• **WHAT NEEDS TO BE DONE**
Pull out every line in the entries below that contains the string "class", treating uppercase and lowercase letters as distinct.

Stored data:
<<<<

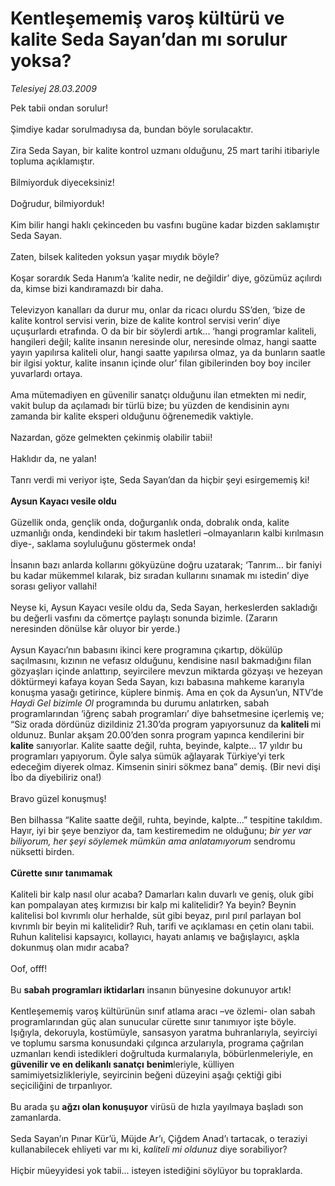 # Kentleşememiş varoş kültürü ve kalite Seda Sayan’dan mı sorulur yoksa?

*Telesiyej 28.03.2009*

<div class="taraf_structure_2col_1zq">
<div class="margen_n">



 <p>Pek tabii ondan sorulur! <br/><br/>Şimdiye kadar sorulmadıysa da, bundan böyle sorulacaktır. <br/><br/>Zira Seda Sayan, bir kalite kontrol uzmanı olduğunu, 25 mart tarihi itibariyle topluma açıklamıştır. <br/><br/>Bilmiyorduk diyeceksiniz! <br/><br/>Doğrudur, bilmiyorduk! <br/><br/>Kim bilir hangi haklı çekinceden bu vasfını bugüne kadar bizden saklamıştır Seda Sayan. <br/><br/>Zaten, bilsek kaliteden yoksun yaşar mıydık böyle? <br/><br/>Koşar sorardık Seda Hanım’a ‘kalite nedir, ne değildir’ diye, gözümüz açılırdı da, kimse bizi kandıramazdı bir daha. <br/><br/>Televizyon kanalları da durur mu, onlar da ricacı olurdu SS’den, ‘bize de kalite kontrol servisi verin, bize de kalite kontrol servisi verin’ diye uçuşurlardı etrafında. O da bir bir söylerdi artık... ‘hangi programlar kaliteli, hangileri değil; kalite insanın neresinde olur, neresinde olmaz, hangi saatte yayın yapılırsa kaliteli olur, hangi saatte yapılırsa olmaz, ya da bunların saatle bir ilgisi yoktur, kalite insanın içinde olur’ filan gibilerinden boy boy inciler yuvarlardı ortaya. <br/><br/>Ama mütemadiyen en güvenilir sanatçı olduğunu ilan etmekten mi nedir, vakit bulup da açılamadı bir türlü bize; bu yüzden de kendisinin aynı zamanda bir kalite eksperi olduğunu öğrenemedik vaktiyle. <br/><br/>Nazardan, göze gelmekten çekinmiş olabilir tabii! <br/><br/>Haklıdır da, ne yalan! <br/><br/>Tanrı verdi mi veriyor işte, Seda Sayan’dan da hiçbir şeyi esirgememiş ki!<b> <br/><br/>Aysun Kayacı vesile oldu</b> <br/><br/>Güzellik onda, gençlik onda, doğurganlık onda, dobralık onda, kalite uzmanlığı onda, kendindeki bir takım hasletleri –olmayanların kalbi kırılmasın diye-, saklama soyluluğunu göstermek onda! <br/><br/>İnsanın bazı anlarda kollarını gökyüzüne doğru uzatarak; ‘Tanrım... bir faniyi bu kadar mükemmel kılarak, biz sıradan kullarını sınamak mı istedin’ diye sorası geliyor vallahi! <br/><br/>Neyse ki, Aysun Kayacı vesile oldu da, Seda Sayan, herkeslerden sakladığı bu değerli vasfını da cömertçe paylaştı sonunda bizimle. (Zararın neresinden dönülse kâr oluyor bir yerde.) <br/><br/>Aysun Kayacı’nın babasını ikinci kere programına çıkartıp, dökülüp saçılmasını, kızının ne vefasız olduğunu, kendisine nasıl bakmadığını filan gözyaşları içinde anlattırıp, seyircilere mevzun miktarda gözyaşı ve hezeyan döktürmeyi kafaya koyan Seda Sayan, kızı babasına mahkeme kararıyla konuşma yasağı getirince, küplere binmiş. Ama en çok da Aysun’un, NTV’de <i>Haydi Gel bizimle Ol</i> programında bu durumu anlatırken, sabah programlarından ‘iğrenç sabah programları’ diye bahsetmesine içerlemiş ve; “Siz orada dördünüz dizildiniz 21.30’da program yapıyorsunuz da <b>kaliteli </b>mi oldunuz. Bunlar akşam 20.00’den sonra program yapınca kendilerini bir<b> kalite</b> sanıyorlar. Kalite saatte değil, ruhta, beyinde, kalpte… 17 yıldır bu programları yapıyorum. Öyle salya sümük ağlayarak Türkiye’yi terk edeceğim diyerek olmaz. Kimsenin siniri sökmez bana” demiş. (Bir nevi dişi İbo da diyebiliriz ona!) <br/><br/>Bravo güzel konuşmuş! <br/><br/>Ben bilhassa “Kalite saatte değil, ruhta, beyinde, kalpte...” tespitine takıldım. Hayır, iyi bir şeye benziyor da, tam kestiremedim ne olduğunu; <i>bir yer var biliyorum, her şeyi söylemek mümkün ama anlatamıyorum</i> sendromu nüksetti birden. <b><br/><br/>Cürette sınır tanımamak</b> <br/><br/>Kaliteli bir kalp nasıl olur acaba? Damarları kalın duvarlı ve geniş, oluk gibi kan pompalayan ateş kırmızısı bir kalp mi kalitelidir? Ya beyin? Beynin kalitelisi bol kıvrımlı olur herhalde, süt gibi beyaz, pırıl pırıl parlayan bol kıvrımlı bir beyin mi kalitelidir? Ruh, tarifi ve açıklaması en çetin olanı tabii. Ruhun kalitelisi kapsayıcı, kollayıcı, hayatı anlamış ve bağışlayıcı, aşkla dokunmuş olan mıdır acaba? <br/><br/>Oof, offf! <br/><br/>Bu <b>sabah programları iktidarları</b> insanın bünyesine dokunuyor artık! <br/><br/>Kentleşememiş varoş kültürünün sınıf atlama aracı –ve özlemi- olan sabah programlarından güç alan sunucular cürette sınır tanımıyor işte böyle. Işığıyla, dekoruyla, kostümüyle, sansasyon yaratma buhranlarıyla, seyirciyi ve toplumu sarsma konusundaki çılgınca arzularıyla, programa çağrılan uzmanları kendi istedikleri doğrultuda kurmalarıyla, böbürlenmeleriyle, en <b>güvenilir ve en delikanlı sanatçı</b> <b>benim</b>leriyle, külliyen samimiyetsizlikleriyle, seyircinin beğeni düzeyini aşağı çektiği gibi seçiciliğini de tırpanlıyor. <br/><br/>Bu arada şu <b>ağzı olan konuşuyor</b> virüsü de hızla yayılmaya başladı son zamanlarda. <br/><br/>Seda Sayan’ın Pınar Kür’ü, Müjde Ar’ı, Çiğdem Anad’ı tartacak, o teraziyi kullanabilecek ehliyeti var mı ki, <i>kaliteli mi oldunuz</i> diye sorabiliyor? <br/><br/>Hiçbir müeyyidesi yok tabii... isteyen istediğini söylüyor bu topraklarda.</p>

<br/>


<div id="taraf_not">
</div>

</div>


</div>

>>>>

• **OUTPUT**
<div class="taraf_structure_2col_1zq">
<div class="margen_n">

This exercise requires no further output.